# Male Driver: "Eddie Curry Put Moves On Me"- Sexual Harassment Suit Filed



## USSKittyHawk (Jul 22, 2005)

> Knicks center Eddy Curry was slapped with a shocking sex-harassment suit Monday by his former driver, who claims the 6-foot-11 hoopster tried to solicit gay sex from him.
> 
> The stunning court papers claim Curry, a married father of three, repeatedly approached chauffeur David Kuchinsky "in the nude," allegedly telling him, "Look at me, Dave, look" and "Come and touch it, Dave."
> 
> ...


http://www.nypost.com/seven/01122009/news/regionalnews/knicks_sex_scandal_shock_149861.htm

Eddie loves food, but meat may be his favorite. :lol:


----------



## Bartholomew Hunt (Mar 4, 2003)

hehehehe


----------



## sonicFLAME6 (Dec 19, 2006)

Wow :uhoh:


----------



## alphaorange (Jul 2, 2006)

*Curry's driver.......*

the "other" white meat.......


----------



## E.H. Munro (Jun 22, 2004)

> "Imagine going into your boss's office ... and he stands up and drops his pants and he asks you take care of him. Those actions are unacceptable whether it's in a corporate office or a private home."


Thank god my maid can't read English. :bsmile:


----------



## E.H. Munro (Jun 22, 2004)

Eddy Curry responds!


----------



## Dean the Master (Feb 19, 2006)

This is funny. Somebody is trying to milk some money from E.Curry.


----------



## USSKittyHawk (Jul 22, 2005)

That's right, Curry does not come across as a touchy feel kind of guy anyway.


----------



## Truknicksfan (Mar 25, 2005)

Lol funny picture Kitty.
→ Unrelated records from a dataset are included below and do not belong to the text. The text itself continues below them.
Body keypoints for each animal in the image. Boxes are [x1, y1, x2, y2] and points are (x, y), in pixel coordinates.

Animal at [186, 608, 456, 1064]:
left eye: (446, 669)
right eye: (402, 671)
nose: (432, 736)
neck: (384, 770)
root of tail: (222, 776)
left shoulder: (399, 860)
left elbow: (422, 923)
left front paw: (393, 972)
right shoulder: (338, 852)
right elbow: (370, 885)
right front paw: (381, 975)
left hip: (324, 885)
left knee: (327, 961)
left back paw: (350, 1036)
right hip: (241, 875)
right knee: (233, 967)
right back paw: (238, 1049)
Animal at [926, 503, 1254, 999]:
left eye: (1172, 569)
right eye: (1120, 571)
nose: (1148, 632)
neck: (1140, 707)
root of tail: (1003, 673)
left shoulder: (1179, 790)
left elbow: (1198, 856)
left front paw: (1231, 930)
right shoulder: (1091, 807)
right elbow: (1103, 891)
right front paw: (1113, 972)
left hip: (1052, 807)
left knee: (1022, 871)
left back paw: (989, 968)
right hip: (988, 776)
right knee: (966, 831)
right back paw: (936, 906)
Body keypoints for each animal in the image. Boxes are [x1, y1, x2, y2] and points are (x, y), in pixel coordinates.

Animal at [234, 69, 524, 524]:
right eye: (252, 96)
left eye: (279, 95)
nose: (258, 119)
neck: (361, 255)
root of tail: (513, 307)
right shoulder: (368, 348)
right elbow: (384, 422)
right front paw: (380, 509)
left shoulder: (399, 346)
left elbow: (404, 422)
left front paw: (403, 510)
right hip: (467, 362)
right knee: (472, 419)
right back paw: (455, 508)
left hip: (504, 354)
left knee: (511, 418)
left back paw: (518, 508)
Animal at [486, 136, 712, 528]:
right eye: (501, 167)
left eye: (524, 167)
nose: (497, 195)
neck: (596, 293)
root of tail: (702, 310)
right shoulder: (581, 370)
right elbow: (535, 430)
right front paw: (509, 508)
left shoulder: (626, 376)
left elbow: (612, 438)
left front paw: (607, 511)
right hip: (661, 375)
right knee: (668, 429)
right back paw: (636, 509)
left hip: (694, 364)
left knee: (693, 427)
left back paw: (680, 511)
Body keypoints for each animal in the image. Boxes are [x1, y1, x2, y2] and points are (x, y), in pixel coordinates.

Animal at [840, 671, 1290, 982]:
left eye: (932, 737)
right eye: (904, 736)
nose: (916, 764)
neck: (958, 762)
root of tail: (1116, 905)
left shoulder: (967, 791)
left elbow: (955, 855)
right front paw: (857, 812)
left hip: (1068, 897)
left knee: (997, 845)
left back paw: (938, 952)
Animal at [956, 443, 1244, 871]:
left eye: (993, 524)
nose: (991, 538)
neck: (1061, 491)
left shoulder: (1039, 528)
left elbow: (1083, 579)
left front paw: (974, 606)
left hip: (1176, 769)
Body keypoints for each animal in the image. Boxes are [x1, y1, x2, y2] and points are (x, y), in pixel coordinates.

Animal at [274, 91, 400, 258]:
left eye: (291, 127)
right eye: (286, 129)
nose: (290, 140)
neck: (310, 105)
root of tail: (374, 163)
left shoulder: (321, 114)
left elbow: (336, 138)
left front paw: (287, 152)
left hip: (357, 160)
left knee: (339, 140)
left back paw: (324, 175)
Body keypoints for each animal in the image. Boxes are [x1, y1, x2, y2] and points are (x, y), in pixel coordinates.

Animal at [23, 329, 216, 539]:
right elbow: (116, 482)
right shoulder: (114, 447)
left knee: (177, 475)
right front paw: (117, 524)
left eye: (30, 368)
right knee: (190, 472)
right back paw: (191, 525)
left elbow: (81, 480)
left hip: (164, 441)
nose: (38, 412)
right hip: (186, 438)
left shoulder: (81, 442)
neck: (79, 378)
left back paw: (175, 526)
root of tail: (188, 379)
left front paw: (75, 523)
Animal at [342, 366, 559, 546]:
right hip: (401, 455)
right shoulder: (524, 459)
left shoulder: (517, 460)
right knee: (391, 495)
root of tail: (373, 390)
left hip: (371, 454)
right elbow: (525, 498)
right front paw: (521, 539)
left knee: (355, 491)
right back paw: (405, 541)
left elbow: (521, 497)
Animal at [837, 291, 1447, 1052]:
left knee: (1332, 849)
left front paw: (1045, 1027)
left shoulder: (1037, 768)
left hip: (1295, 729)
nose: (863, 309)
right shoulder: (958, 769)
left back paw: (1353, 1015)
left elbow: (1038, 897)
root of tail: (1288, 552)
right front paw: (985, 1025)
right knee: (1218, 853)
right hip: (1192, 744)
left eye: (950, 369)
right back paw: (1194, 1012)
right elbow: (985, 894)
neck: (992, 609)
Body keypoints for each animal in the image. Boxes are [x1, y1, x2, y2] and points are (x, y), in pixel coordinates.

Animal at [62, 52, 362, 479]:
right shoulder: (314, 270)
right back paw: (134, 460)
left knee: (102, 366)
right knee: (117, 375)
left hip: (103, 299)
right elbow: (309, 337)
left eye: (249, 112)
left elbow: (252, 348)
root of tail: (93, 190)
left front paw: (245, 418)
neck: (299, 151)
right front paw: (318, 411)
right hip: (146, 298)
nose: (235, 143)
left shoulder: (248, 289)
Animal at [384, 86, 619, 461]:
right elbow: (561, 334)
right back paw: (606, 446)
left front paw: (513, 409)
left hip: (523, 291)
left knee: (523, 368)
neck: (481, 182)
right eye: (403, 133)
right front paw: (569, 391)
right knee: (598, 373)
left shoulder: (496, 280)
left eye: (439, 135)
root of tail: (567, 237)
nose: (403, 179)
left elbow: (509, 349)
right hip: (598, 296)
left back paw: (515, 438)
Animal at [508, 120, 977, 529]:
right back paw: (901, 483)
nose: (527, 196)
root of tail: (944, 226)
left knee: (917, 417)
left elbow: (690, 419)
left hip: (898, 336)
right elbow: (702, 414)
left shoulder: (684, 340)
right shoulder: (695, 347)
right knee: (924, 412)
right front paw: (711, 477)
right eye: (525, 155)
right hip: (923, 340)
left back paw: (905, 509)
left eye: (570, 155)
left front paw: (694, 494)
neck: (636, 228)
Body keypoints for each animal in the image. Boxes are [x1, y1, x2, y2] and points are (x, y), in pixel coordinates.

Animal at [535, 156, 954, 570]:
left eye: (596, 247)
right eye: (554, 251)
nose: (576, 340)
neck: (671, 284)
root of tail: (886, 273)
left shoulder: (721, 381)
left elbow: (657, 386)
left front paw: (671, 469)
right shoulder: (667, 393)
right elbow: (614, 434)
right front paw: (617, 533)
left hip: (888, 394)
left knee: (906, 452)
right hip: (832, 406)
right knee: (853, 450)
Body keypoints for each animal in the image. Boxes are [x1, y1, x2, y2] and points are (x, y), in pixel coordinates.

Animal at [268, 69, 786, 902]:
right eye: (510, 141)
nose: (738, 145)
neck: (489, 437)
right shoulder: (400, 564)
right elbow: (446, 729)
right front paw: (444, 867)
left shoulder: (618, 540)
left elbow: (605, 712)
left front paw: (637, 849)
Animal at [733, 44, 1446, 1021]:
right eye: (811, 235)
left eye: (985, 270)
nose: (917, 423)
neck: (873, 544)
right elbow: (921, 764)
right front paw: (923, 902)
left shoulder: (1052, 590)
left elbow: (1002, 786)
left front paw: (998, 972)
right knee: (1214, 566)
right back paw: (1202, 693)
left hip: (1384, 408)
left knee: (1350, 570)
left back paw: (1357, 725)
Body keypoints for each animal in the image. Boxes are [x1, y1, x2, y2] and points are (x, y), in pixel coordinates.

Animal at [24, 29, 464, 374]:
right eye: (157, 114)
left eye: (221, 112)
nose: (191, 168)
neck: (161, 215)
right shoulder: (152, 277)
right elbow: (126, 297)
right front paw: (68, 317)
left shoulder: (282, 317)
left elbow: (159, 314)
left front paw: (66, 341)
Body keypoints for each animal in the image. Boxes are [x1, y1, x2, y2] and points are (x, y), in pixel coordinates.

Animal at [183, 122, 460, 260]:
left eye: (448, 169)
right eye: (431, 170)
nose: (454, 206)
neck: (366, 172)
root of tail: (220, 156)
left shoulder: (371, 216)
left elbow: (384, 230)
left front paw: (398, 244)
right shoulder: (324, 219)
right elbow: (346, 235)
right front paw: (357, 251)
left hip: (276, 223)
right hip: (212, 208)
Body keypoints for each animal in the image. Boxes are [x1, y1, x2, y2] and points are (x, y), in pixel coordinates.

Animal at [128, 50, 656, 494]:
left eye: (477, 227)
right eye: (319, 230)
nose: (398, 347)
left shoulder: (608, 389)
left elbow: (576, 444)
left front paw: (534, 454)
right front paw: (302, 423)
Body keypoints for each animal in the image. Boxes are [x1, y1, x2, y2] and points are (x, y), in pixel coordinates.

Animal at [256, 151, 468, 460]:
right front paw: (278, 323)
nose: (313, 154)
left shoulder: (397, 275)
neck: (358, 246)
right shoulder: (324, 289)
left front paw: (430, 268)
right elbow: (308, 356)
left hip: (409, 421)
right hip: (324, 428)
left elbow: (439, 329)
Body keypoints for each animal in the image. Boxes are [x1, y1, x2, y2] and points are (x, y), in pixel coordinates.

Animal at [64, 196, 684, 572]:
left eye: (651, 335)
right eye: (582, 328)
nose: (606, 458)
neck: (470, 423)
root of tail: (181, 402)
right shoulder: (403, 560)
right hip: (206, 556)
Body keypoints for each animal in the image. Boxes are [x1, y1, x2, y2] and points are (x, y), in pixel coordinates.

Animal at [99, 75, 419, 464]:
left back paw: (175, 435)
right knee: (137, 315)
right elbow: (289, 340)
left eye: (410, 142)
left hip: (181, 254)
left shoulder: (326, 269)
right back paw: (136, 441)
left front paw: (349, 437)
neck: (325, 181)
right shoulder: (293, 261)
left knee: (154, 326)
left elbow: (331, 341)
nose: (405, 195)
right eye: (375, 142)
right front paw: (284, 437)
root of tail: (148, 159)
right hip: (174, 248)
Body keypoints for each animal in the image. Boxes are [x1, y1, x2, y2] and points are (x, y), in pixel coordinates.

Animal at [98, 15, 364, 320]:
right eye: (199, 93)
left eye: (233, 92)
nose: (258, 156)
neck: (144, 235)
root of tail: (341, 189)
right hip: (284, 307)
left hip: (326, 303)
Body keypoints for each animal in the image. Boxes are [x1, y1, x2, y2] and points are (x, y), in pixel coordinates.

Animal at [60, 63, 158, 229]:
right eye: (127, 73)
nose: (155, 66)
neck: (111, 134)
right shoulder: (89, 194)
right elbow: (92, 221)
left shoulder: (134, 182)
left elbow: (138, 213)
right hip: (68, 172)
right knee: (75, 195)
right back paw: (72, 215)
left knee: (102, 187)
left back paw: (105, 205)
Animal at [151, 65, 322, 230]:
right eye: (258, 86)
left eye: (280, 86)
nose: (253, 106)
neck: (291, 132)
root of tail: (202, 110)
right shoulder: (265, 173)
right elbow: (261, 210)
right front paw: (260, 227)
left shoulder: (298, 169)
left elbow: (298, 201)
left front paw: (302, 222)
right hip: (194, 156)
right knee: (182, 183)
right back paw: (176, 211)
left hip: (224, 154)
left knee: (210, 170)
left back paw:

But all jokes aside I have a hard time believing this isnt money motivated lol.


----------



## USSKittyHawk (Jul 22, 2005)

^ Pretty much TKF, but this story is funny as hell, I know Curry is heated. He probably will keep his head down in the showers. LMAO!


----------



## E.H. Munro (Jun 22, 2004)

As I said in the other thread, giving this some more thought, the story has to be fake. I mean, if it were me, and Eddy Curry were telling me to dispose of his used cum towels (show off, most of us use handkerchiefs), I'd be auctioning them off on eBay (I mean, people pay for game used gear, right?). I can't imagine the driver passing on that. :bsmile:


----------



## NYKFan (Feb 15, 2007)

Yea, this whole situation is probably a shake down for some cash


----------



## ChosenFEW (Jun 23, 2005)

Looks like eddy got confused when coach asked him to play 'man to man'

lol conan o brien


----------



## Shamrock32 (Jul 28, 2007)

I don't believe the allegations for a second, but regardless, this is the funniest thing I have ever read about an athlete. :biggrin: Good stuff.


----------



## mvP to the Wee (Jul 14, 2007)

:rofl:

I talked to his mom a very long time ago


----------



## Da Grinch (Aug 17, 2002)

its obviously a money ploy...i find it sad really.


----------



## knicksfan (Jan 4, 2003)

ChosenFEW said:


> Looks like eddy got confused when coach asked him to play 'man to man'
> 
> lol conan o brien


He'd get confused with that on the court. He doesn't know what the words defense or rebound (or for that matter salad) mean anyway.


----------